Si l’histoire plus ancienne peut inspirer des films (et des beaux) comme Indigènes, l’histoire plus récente peut en inspirer d’autres… pour faire des sketchs !

On a su que Jamel Debbouze n’a pas pu assurer la promo du film en Algérie pour cause de visa. Cette information a pu paraître étrange à certains. Chez moi nous sommes assez habitués, car c’est le quotidien de nos familles restées en Algérie…

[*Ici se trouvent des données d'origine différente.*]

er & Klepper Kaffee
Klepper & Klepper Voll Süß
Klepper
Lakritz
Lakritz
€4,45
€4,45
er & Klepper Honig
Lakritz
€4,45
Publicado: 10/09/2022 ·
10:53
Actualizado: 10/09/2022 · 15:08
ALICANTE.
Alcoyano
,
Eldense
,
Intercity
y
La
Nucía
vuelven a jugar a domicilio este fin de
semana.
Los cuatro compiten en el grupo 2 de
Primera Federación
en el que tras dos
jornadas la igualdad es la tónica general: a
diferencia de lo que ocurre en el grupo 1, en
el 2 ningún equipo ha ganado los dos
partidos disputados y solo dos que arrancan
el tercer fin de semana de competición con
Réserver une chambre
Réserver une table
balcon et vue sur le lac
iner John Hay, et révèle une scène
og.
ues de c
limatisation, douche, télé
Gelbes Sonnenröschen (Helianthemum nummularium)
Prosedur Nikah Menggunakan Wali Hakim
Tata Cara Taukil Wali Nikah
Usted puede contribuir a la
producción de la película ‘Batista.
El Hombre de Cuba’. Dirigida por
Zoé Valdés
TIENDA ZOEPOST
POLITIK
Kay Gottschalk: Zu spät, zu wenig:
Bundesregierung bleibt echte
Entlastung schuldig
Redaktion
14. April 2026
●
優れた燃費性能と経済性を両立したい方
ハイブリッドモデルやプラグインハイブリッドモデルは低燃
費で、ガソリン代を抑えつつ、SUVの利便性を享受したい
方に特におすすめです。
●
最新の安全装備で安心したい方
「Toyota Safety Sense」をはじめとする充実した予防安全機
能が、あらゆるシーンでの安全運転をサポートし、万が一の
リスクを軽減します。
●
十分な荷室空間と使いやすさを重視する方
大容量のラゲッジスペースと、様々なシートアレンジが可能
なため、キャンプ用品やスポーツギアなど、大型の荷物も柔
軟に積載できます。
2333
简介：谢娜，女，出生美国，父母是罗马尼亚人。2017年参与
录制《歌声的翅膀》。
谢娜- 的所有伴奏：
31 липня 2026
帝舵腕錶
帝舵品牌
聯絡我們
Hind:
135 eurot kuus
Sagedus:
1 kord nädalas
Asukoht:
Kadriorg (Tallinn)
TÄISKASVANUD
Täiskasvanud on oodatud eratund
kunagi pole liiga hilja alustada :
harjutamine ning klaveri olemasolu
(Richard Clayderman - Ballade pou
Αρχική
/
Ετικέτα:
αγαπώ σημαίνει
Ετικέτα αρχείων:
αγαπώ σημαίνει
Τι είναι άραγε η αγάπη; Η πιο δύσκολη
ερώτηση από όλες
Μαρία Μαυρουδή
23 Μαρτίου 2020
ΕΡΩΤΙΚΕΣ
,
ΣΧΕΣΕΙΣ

Le visa de touriste peut-être le point de départ d’un fameux canular. Toute la jeunesse maghrébine le convoite et l’espère. Il y a encore une quinzaine d’années il était plus simple de l’obtenir. Mais les temps ont changé. A présent toutes les demandes ou presque sont refusées. Pour dissuader un peu plus les prétendants au départ il faut même dorénavant qu’ils s’acquittent lors du dépôt de la demande de frais de dossiers d’un montant exorbitant (la moitié d’un smic !). Jusqu’alors, on ne payait ces frais qu’en cas d’acceptation et en vue de la délivrance du précieux sésame, mais maintenant les droits payés sont perdus. Les chanceux sont donc moins nombreux, mais il reste une issue : on ne veut pas leur donner ? Qu’importe, ils l’achètent ! Le prix au marché noir est élevé mais il reste assez stable (quatre smics environs). Il reste à se cotiser pour le billet, tout aussi excessif, mais qu’importe ! Le rêve n’a pas de prix.

Quand les quelques élus s’envolent les autres attendent. Cette attente qui pour certains est infernale, est pour moi exquise puisqu’elle laisse place (et le temps) à toute une rêverie car pleine de naïveté et d’espérance. Il imagine un pays, la France, un eldorado qui représenterait la fin de la misère et le commencement d’une « vraie vie », qui voit se bousculer toute une série de fantasmes : avoir un peu d’argent en poche, rouler dans une belle voiture, rencontrer de jolies filles… En attendant, tous passent le temps à rêver, à un pays qu’ils ne verront peut-être jamais.

Ils attendent et cherchent d’autres perspectives que la seule opportunité de tenir un hanout (une boutique) ou d’être ouvrier du BTP. Un cousin qui travaille comme maçon m’a toujours fait sourire : à peine rentré du travail, il troque ses vêtements de travail contre un véritable 501, se fait une belle coupe au gel, se parfume pour les quelques kilomètres à la ronde, (eh oui malgré tout ils ont la classe !!!), et … trompe ensuite son ennui adossé au mur de sa maison, tentant d’oublier sa galère en écoutant une cassette raï sur un poste d’une autre époque. Il était tout entier à son plus beau rendez-vous : son rêve.